===== MATERIAL SHOWN

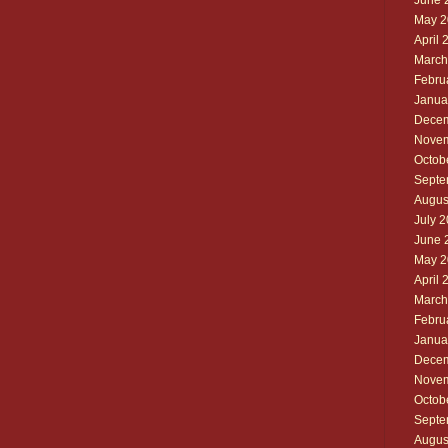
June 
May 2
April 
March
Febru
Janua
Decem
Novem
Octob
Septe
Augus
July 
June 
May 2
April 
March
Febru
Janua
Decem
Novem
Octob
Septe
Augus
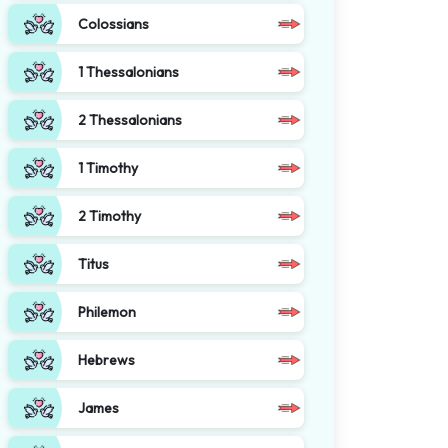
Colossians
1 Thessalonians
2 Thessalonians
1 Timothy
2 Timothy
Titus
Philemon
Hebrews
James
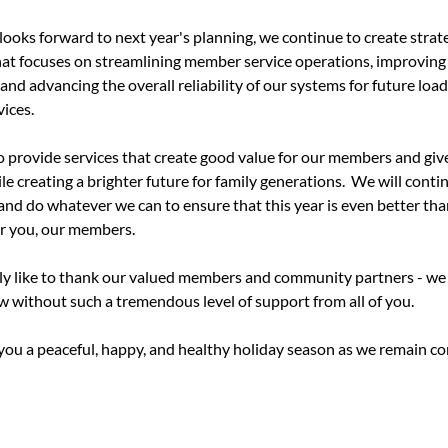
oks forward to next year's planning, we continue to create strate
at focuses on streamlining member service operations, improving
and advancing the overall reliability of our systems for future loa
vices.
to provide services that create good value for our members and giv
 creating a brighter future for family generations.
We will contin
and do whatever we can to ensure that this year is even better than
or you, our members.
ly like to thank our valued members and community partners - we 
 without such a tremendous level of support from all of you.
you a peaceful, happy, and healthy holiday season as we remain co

==========
===== MATERIAL SHOWN

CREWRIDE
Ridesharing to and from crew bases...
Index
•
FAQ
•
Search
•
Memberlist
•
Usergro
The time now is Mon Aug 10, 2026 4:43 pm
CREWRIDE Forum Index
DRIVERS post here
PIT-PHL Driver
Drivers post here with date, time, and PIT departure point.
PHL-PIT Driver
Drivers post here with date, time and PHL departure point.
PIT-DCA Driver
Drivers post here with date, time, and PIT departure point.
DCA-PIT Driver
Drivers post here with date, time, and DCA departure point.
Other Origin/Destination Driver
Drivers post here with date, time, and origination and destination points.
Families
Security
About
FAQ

==========

• _WHAT YOU WILL DO_: Could you return the lines in the entries above that contain "year"?

• _WRITTEN SOLUTION_:
oks forward to next year's planning, we continue to create strate
and do whatever we can to ensure that this year is even better than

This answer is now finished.